* BEGIN PASSAGE GIVEN *

# What is the boundary condition equation at the point interface of 3 areas in magnetostatics in Finite Difference Method (FDM)?

Summary:
confused about the boundary equation in the form of FDM at a node located right at the interface of three areas with different permeabilities.
in Finite Difference Method (FDM), the boundary conditions can be implemented by applying the continuity of parallel component of magnetic field intensity. when it comes to the interface of two areas, it is done at ease, but consider this case at the red point: in FDM we exactly require on equation for each node. however in this case, both $H_x$ and $H_y$ components must be continous. although I am confused about the equation at this node, I cannot find one equation to satisfy all conditions at this point.
any suggestions? thanks.

Paul Colby
Gold Member
One of the things I've done in the past is use interpolation to express the field at a point midway between the intersection point and the closest sample point along the boundary. The boundary condition is then applied to this interpolated point which by its definition resides between just two regions.

• Hosein Javanmardi
thank you Mr Colby for sharing knowledge. it seems genius to use interpolation, I don't know how to formulate. but thus far I have written this equation based on Ampere's circuit law around the singular node:
$$-2hH_x(x_b,y_b^-)+hH_y(x_b^-,y_b^+)+hH_x(x_b^-,y_b^+)+hH_x(x_b^+,y_b^+)-hH_y(x_b^+,y_b^+)=0$$
where ##H_x## and ##H_y## denote the x and y component of magnetic field intensity and ##x_b^-##and ##x_b^+## and ##y_b^-## and ##y_b^+## are the x and y coordinates of the singular node. the superscript (+) and (-) means for left and right derivatives when writing ##H## in terms of ##A_z## derivatives. and ##h## is the mesh size.
do you think it is correct? if not please tell me about the interpolation equation at this node.

Paul Colby
Gold Member
Two questions. What boundary conditions are you applying on the outer boundary? Away from all boundaries what are your equations exactly?

• Hosein Javanmardi
Hello again. the actual problem is more complicated. in order to realize a more realistic one, I will add a fourth area above (1) and (2). in this example the equations are as following:
in area (1) and (3) and (4):
$$\nabla^2A_z=0$$
in area (2):
$$\nabla^2A_z=f$$
where ##f## is a given nonhomogeneous function due to permanent magnet.
materials in each area:
(1)=soft magnetic(##\mu_{r1}=2000##),
(2)=permanent magnet magnetized in x direction(##\mu_{r2}=1.05##),
(3) and (4)= non magnetic material(##\mu_{r3}=mu_{r4}=1.00##)

* END PASSAGE GIVEN *
* BEGIN RECORDS SUPPLIED *

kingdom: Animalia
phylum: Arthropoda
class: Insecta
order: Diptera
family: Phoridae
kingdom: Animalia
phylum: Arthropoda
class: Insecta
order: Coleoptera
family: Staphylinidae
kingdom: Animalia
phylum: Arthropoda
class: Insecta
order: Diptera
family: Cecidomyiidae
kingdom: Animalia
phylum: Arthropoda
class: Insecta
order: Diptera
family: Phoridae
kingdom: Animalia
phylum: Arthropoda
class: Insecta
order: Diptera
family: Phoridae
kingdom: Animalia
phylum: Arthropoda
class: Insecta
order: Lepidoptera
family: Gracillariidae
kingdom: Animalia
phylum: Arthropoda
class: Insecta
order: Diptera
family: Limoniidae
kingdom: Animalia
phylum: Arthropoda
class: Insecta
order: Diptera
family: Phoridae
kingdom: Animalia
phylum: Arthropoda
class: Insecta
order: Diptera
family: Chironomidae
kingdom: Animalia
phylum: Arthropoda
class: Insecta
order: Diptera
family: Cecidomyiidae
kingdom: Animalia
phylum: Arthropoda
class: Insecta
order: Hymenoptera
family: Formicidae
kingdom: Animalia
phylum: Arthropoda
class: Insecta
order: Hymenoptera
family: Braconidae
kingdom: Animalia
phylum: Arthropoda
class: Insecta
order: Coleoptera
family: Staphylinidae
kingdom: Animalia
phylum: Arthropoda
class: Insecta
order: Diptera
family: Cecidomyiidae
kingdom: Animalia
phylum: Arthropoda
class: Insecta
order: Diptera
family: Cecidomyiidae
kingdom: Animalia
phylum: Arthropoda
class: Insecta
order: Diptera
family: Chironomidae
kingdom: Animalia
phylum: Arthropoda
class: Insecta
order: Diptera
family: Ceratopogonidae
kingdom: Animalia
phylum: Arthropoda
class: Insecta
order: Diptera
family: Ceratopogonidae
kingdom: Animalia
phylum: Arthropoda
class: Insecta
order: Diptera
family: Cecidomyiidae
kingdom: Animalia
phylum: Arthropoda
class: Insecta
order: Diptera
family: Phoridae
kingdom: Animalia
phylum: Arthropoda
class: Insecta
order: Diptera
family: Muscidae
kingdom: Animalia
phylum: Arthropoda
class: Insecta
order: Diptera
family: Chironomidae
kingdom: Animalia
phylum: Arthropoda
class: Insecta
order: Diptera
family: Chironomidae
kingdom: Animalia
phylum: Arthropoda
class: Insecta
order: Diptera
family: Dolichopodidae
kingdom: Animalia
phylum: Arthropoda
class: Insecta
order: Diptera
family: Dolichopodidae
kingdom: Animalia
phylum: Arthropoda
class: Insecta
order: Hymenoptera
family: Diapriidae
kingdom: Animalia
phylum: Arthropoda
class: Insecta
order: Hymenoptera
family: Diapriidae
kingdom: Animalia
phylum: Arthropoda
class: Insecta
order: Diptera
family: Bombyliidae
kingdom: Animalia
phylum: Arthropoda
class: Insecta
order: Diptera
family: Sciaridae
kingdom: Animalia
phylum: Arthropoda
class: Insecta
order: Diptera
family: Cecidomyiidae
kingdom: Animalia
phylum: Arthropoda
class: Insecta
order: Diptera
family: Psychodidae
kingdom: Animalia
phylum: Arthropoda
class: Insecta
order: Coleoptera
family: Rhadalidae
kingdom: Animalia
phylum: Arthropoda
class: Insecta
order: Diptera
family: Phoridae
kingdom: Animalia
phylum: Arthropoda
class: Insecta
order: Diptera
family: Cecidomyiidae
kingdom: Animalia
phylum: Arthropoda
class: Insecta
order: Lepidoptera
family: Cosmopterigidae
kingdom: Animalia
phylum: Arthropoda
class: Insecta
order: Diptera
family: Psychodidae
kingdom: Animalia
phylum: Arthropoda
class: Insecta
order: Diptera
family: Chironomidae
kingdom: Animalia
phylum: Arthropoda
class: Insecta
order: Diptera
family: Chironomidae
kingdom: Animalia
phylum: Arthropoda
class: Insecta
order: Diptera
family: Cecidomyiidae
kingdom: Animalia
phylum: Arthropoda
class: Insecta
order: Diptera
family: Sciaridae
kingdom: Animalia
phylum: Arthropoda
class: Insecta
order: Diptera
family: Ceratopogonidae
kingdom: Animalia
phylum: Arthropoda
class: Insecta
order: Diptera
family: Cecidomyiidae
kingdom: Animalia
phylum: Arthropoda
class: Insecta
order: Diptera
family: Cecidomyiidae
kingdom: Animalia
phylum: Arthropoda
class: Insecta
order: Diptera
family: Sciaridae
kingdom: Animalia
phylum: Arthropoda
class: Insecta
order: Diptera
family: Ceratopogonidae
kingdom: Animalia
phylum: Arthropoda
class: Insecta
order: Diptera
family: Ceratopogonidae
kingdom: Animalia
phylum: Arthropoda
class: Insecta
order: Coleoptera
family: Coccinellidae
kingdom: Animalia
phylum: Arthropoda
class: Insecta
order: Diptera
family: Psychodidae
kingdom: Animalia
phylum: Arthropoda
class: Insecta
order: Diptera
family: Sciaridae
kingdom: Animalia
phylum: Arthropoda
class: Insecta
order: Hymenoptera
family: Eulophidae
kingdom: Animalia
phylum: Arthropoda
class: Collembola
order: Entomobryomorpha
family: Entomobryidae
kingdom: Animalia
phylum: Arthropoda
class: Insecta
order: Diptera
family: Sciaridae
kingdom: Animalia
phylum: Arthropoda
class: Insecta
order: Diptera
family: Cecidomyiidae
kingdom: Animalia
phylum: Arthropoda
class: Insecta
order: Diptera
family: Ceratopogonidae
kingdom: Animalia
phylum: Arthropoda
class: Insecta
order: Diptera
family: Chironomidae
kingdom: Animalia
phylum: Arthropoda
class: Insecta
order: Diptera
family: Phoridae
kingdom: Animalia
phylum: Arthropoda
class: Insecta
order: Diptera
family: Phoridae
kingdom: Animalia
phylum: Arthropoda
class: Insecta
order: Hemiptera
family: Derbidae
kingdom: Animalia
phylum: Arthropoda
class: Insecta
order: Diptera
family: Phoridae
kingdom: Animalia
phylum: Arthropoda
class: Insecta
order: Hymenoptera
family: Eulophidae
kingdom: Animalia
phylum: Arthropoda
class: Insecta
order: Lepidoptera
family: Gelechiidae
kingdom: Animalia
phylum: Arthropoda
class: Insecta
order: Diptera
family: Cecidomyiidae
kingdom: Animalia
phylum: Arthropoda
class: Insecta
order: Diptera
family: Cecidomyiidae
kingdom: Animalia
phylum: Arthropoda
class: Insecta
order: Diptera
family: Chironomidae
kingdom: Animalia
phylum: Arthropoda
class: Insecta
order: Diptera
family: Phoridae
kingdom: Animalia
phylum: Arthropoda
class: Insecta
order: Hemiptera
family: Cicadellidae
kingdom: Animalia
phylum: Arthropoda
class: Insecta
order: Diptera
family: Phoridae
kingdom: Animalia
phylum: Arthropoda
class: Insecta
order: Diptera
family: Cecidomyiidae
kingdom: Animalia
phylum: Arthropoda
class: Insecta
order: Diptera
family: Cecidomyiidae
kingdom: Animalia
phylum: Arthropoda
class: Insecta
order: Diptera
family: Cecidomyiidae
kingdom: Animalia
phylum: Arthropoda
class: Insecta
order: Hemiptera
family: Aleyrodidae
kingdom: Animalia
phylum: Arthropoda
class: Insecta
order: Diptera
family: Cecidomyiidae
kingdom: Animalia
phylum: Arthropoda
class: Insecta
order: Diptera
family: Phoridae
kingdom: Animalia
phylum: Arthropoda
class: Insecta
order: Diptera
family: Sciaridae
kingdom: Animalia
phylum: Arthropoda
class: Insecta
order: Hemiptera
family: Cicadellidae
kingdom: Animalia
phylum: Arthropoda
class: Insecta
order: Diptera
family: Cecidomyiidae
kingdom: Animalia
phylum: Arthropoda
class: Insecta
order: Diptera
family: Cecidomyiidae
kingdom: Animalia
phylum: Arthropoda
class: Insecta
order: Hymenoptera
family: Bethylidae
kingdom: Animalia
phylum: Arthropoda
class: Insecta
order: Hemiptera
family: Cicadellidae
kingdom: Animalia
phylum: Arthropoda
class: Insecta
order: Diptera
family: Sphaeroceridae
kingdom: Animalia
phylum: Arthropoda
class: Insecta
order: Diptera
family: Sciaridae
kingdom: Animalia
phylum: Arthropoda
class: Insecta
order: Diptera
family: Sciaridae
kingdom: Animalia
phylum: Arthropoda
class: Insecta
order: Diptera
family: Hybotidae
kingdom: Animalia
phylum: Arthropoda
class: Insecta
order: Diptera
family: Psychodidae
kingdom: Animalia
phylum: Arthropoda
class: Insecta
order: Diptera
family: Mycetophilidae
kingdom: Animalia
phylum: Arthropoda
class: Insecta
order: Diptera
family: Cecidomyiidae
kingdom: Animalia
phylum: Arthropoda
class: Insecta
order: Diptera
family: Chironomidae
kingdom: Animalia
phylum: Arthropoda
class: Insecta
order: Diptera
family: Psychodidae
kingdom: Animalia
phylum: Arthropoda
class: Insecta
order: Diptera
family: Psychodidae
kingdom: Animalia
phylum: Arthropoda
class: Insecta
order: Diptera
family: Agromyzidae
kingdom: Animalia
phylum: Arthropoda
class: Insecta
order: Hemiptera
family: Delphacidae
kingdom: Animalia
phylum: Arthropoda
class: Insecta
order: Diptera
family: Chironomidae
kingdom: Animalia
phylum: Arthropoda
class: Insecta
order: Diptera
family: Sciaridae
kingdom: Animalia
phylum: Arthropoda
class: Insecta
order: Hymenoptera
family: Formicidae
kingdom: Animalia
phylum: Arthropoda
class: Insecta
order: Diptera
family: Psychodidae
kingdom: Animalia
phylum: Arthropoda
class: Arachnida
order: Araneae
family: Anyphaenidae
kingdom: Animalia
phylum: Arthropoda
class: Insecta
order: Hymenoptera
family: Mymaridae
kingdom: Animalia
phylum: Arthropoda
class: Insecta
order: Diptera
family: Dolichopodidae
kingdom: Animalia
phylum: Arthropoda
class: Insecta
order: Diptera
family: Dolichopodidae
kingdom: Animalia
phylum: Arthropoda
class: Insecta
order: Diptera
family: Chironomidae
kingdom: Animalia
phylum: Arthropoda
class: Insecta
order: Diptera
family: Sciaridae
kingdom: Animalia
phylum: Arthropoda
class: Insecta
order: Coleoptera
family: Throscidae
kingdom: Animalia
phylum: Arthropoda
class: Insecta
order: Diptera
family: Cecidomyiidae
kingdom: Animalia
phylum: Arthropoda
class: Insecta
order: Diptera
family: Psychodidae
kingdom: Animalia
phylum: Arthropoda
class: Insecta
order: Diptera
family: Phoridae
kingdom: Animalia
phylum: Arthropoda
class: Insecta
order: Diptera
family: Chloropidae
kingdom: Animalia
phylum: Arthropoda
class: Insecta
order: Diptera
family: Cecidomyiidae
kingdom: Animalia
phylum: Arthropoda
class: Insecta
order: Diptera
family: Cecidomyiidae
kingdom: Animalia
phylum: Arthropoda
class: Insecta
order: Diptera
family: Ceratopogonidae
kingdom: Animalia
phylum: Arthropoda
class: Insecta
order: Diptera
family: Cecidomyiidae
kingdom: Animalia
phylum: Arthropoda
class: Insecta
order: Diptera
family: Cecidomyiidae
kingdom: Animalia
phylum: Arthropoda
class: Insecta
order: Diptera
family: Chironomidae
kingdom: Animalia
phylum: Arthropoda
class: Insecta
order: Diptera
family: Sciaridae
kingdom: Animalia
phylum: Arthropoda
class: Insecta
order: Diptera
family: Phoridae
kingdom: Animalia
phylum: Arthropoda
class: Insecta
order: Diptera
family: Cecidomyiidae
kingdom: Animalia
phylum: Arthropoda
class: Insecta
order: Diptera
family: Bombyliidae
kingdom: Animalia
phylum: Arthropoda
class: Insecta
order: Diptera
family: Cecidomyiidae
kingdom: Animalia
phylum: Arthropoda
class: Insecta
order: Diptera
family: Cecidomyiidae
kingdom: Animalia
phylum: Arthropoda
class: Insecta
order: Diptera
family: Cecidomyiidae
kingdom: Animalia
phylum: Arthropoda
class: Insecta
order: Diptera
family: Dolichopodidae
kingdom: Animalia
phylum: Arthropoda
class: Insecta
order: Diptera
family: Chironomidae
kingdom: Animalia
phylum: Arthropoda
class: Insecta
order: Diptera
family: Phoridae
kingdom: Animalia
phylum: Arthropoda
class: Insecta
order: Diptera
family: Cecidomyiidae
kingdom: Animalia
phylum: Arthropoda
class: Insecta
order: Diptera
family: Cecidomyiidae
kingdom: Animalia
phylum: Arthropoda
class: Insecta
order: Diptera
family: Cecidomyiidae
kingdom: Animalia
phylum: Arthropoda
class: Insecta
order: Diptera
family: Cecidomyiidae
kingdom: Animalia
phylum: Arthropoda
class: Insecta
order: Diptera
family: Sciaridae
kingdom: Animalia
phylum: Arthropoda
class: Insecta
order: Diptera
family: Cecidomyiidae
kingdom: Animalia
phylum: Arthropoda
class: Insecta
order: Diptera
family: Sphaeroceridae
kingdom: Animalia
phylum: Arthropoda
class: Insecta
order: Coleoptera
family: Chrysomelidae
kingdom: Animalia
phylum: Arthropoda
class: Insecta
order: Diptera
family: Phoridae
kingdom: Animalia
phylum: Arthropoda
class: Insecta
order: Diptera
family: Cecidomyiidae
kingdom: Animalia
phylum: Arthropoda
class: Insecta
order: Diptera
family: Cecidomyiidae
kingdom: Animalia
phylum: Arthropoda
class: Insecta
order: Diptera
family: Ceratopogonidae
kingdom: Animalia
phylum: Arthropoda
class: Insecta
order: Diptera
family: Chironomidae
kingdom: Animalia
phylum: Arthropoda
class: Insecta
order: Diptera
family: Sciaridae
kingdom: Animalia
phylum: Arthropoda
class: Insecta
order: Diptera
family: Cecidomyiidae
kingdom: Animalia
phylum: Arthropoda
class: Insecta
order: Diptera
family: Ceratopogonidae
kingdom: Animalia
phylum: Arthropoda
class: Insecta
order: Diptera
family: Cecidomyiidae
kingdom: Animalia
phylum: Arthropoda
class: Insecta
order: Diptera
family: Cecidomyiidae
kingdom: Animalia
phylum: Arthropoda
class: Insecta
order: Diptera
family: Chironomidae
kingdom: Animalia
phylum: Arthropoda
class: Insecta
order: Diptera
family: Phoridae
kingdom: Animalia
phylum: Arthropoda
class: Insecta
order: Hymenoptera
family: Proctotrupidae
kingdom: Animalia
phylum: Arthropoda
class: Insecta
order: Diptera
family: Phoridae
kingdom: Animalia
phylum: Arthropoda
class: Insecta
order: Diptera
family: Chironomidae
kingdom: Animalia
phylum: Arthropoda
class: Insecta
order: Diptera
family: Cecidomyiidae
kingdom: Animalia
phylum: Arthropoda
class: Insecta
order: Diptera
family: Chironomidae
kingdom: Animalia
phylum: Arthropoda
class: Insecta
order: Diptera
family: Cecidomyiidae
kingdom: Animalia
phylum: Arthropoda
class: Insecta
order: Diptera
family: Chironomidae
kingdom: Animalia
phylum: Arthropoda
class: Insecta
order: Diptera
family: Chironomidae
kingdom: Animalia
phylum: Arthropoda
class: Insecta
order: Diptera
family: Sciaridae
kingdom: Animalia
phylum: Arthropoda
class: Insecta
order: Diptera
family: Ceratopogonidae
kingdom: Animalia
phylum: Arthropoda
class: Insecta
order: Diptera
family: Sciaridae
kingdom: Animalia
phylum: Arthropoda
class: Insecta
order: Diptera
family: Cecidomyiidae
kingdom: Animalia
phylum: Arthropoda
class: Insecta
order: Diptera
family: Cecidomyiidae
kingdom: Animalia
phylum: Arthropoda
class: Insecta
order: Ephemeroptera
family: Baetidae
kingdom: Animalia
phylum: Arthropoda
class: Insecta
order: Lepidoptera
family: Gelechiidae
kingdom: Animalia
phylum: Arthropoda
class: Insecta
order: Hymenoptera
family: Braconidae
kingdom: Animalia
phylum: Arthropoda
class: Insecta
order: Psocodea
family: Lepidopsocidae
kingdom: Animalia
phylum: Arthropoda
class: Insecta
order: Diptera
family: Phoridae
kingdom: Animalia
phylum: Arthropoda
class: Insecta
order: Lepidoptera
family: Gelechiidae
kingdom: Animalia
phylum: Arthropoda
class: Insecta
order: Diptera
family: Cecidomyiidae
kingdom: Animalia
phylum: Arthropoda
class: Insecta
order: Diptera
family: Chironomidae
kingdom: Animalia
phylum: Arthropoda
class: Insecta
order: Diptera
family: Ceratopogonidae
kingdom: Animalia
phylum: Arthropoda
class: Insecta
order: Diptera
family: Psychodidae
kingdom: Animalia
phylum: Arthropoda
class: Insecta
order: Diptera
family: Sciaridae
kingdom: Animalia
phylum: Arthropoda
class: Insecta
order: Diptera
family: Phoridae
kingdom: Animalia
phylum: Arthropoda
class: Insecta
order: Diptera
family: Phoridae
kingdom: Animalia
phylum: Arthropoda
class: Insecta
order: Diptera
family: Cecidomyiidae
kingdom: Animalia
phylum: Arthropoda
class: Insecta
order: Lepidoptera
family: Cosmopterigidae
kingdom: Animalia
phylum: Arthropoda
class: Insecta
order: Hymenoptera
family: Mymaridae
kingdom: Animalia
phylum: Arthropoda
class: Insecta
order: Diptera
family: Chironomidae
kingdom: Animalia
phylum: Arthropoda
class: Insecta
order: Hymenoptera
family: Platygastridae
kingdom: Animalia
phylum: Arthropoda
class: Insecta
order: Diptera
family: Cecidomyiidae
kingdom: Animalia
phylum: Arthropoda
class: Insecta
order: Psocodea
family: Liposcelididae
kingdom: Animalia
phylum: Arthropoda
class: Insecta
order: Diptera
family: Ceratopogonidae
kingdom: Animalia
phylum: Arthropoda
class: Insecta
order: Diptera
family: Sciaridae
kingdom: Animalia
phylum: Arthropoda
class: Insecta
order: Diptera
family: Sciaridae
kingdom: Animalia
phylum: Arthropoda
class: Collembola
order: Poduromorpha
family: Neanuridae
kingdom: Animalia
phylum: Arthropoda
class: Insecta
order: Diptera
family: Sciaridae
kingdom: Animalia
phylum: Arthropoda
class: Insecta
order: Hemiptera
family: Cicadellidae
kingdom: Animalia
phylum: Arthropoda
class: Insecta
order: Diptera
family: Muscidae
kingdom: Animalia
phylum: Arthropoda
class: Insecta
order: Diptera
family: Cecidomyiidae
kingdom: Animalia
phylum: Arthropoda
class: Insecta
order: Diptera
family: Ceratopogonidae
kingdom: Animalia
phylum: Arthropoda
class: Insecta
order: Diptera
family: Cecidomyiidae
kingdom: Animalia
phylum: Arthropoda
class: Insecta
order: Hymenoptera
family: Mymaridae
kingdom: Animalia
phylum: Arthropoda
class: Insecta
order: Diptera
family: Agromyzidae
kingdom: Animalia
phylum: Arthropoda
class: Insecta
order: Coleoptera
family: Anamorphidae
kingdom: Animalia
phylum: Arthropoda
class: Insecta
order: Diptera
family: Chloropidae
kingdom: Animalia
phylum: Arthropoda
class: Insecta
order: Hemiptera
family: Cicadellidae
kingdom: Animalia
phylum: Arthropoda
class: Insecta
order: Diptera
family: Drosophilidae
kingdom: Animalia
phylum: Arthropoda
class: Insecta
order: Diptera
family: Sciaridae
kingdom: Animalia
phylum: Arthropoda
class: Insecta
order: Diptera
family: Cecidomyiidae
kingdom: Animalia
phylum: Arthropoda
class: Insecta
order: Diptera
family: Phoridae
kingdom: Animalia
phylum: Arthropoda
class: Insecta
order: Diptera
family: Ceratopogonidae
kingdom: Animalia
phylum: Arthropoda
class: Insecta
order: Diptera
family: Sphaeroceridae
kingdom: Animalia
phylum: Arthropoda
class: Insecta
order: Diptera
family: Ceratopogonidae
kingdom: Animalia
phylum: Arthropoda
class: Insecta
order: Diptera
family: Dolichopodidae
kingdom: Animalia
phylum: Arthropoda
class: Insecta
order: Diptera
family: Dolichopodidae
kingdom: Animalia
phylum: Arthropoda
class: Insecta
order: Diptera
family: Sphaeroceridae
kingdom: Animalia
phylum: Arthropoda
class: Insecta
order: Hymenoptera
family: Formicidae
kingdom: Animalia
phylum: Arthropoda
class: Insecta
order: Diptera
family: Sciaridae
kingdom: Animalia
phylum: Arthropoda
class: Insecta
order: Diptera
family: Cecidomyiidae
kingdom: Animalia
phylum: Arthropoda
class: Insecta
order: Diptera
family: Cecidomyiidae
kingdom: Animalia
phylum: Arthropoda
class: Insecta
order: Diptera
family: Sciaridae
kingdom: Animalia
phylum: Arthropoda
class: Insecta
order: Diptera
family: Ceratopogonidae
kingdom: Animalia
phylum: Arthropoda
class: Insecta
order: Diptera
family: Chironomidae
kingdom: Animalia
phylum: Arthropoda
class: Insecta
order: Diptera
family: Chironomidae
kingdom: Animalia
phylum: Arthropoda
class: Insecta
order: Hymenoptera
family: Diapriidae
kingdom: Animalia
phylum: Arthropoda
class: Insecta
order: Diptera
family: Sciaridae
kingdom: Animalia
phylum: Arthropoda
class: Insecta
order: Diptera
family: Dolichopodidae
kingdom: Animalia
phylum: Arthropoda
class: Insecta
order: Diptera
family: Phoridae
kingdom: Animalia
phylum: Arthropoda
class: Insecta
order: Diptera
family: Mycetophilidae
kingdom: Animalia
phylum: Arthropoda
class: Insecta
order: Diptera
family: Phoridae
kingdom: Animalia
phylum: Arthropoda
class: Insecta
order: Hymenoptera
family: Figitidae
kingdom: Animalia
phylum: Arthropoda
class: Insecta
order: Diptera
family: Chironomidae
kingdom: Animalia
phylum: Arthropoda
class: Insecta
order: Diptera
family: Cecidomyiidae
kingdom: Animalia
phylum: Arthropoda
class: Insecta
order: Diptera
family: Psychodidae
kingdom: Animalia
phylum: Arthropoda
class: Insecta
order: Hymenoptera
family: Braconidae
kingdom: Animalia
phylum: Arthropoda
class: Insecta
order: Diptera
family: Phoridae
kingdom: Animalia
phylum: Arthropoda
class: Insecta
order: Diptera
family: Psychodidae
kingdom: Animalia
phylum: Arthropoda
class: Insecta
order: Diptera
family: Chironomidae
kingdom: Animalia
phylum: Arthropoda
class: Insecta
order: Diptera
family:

* END RECORDS SUPPLIED *

TASK REQUIREMENTS =>
1 – In the magnetostatics thread, what relative permeability is given for the soft magnetic material in area (1)?
2 – Carry the magnetostatics thread on from the point where it stops.
These entries were taken from a separate source.

PER-TASK OUTPUTS =>
1 – Its relative permeability is 2000.

2 –
the boundary conditions on the left, above and bottom outer edges is dirichlet:
$$A_z=0$$
on the right outer edge it is symmetry condition:
$$A_z(x-h,y)=A_z(x+h,y)$$

Paul Colby
Gold Member
This is very close to the 2D problem I did so many years ago (##A_z=E_z## and ##f=0##). My suggestion is to select your grid so the interior boundaries are centered half way in between grid points. Use interpolation between regions of continuous quantities to determine them on the boundary. As I recall there were points at which I used extrapolation to fill in points where interpolation wasn't an option (points at which ##E_z = 0## for example). Another difference I used square grid but allowed boundaries to be general lines.

 the reason to do this is so the center of every computational molecule is an interior point. For example if a point x is near a boundary at which ##E_z=0## then an extrapolation through x to a point on the boundary must yield 0. Adjust ##E_z## at x accordingly.

• Hosein Javanmardi
thank you again Mr. Colby. to use linear interpolation, is it enough to say:
$$4A_z(x_b,y_b)=A_z(x_b-h,y_b)+A_z(x_b+h,y_b)+A_z(x_b,y_b-h)+A_z(x_b,y_b+h)$$
although I was wondering that this interpolation plot would lead to the same laplace equation. and it is in contrast with the magnetostatic boundary condition.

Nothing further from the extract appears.